When I am bootstrapping/restarting a Cassandra Node, there is a delay
between gossip settle and port opening. Can someone please explain me where
this delay is configured and can this be changed? I don't see any
information in the logs

In my case if you see there is  a ~3 minutes delay and this increases if I
increase the #of tables and #of nodes and DC.

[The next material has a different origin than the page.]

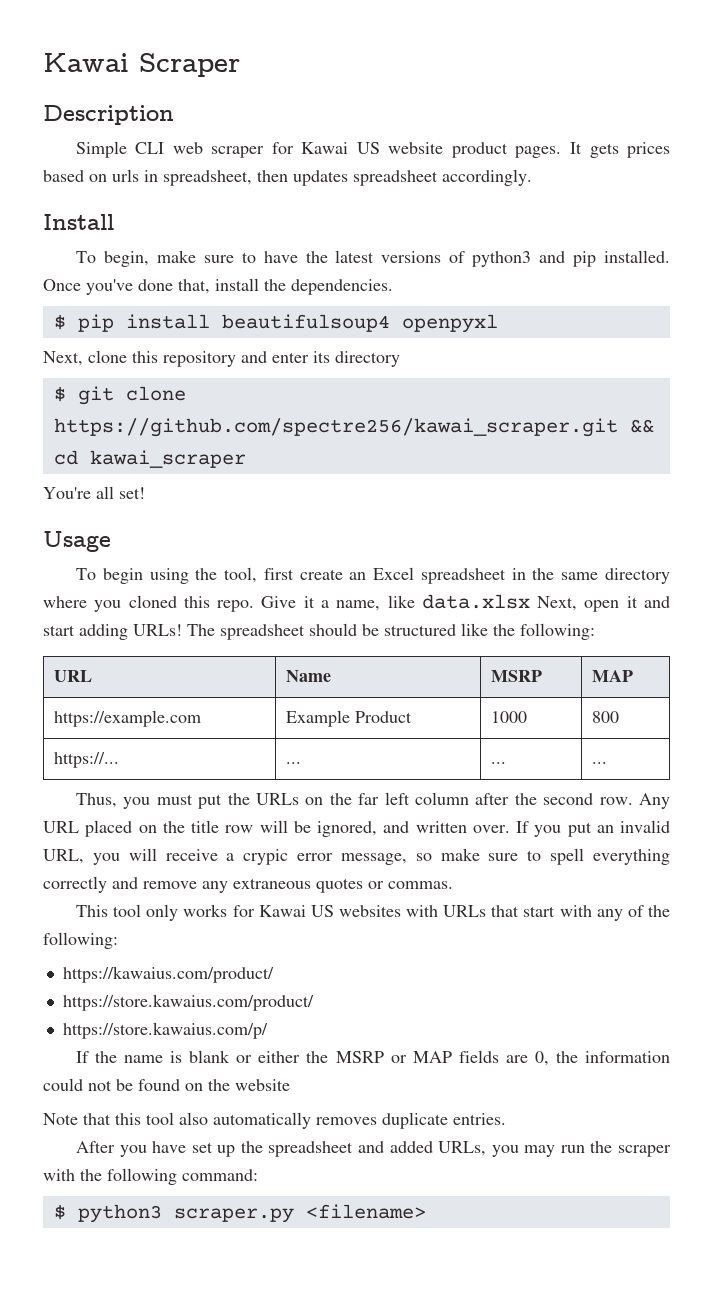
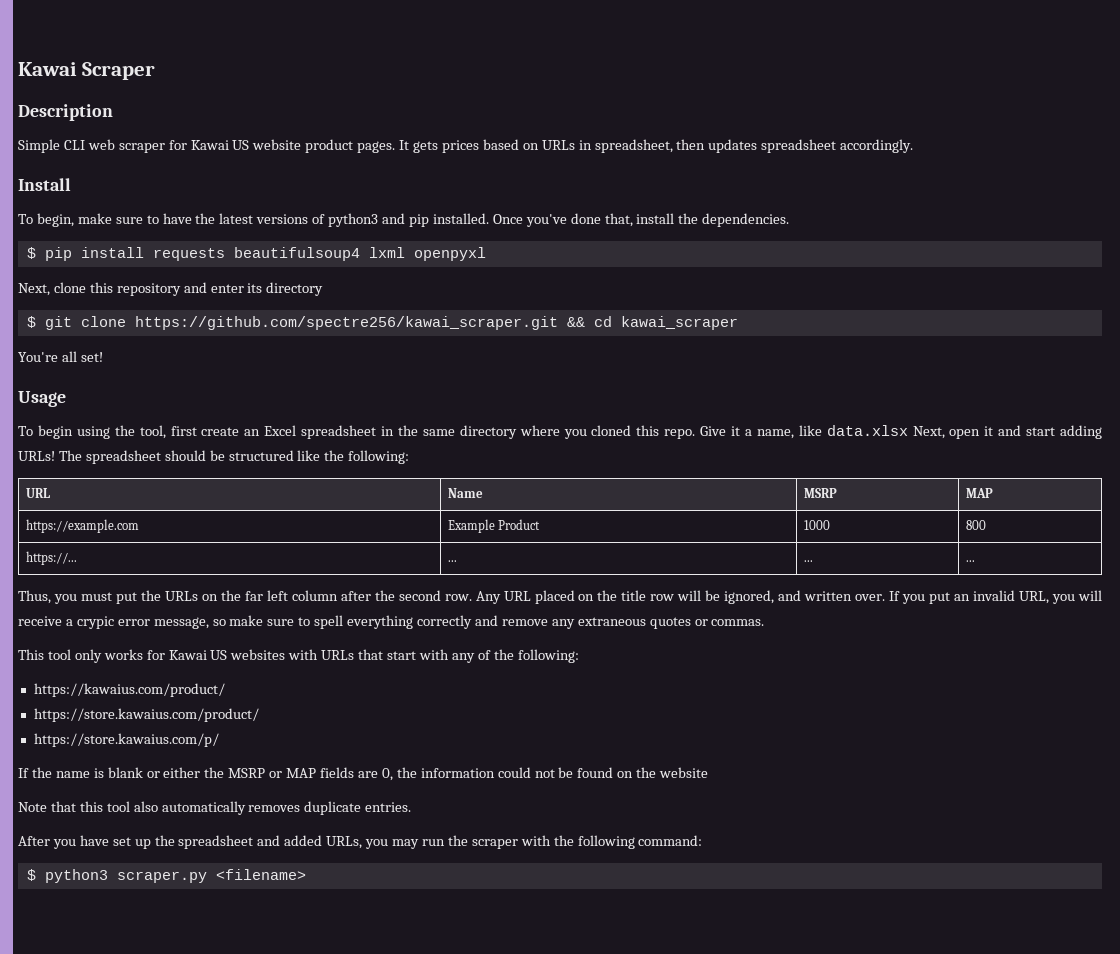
[112,169,139,182] urls -> [541,140,575,150] URLs
[221,314,390,332] beautifulsoup4 -> [152,247,405,261] requests beautifulsoup4 lxml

INFO  [main] 2020-05-31 23:51:07,554 Gossiper.java:1692 - Waiting for
> gossip to settle...
>
> *INFO  [main] 2020-05-31 23:51:15,555 Gossiper.java:1723 - No gossip
> backlog; proceeding*INFO  [main] 2020-05-31 23:54:06,867
> NativeTransportService.java:70 - Netty using native Epoll event loop
> INFO  [main] 2020-05-31 23:54:06,913 Server.java:155 - Using Netty
> Version: [netty-buffer=netty-buffer-4.0.44.Final.452812a,
> netty-codec=netty-codec-4.0.44.Final.452812a,
> netty-codec-haproxy=netty-codec-haproxy-4.0.44.Final.452812a,
> netty-codec-http=netty-codec-http-4.0.44.Final.452812a,
> netty-codec-socks=netty-codec-socks-4.0.44.Final.452812a,
> netty-common=netty-common-4.0.44.Final.452812a,
> netty-handler=netty-handler-4.0.44.Final.452812a,
> netty-tcnative=netty-tcnative-1.1.33.Fork26.142ecbb,
> netty-transport=netty-transport-4.0.44.Final.452812a,
> netty-transport-native-epoll=netty-transport-native-epoll-4.0.44.Final.452812a,
> netty-transport-rxtx=netty-transport-rxtx-4.0.44.Final.452812a,
> netty-transport-sctp=netty-transport-sctp-4.0.44.Final.452812a,
> netty-transport-udt=netty-transport-udt-4.0.44.Final.452812a]
> *INFO  [main] 2020-05-31 23:54:06,913 Server.java:156 - Starting listening
> for CQL clients on /x.x.x.x:9042 (encrypted)...*


Also during this 3 minutes delay, I am losing all my metrics from the C*
nodes(basically the metrics are not returned within 10s).

Can someone please help me understand the delay here?

Cassandra Version: 3.11.3
Metrics: Using telegraf to collect metrics.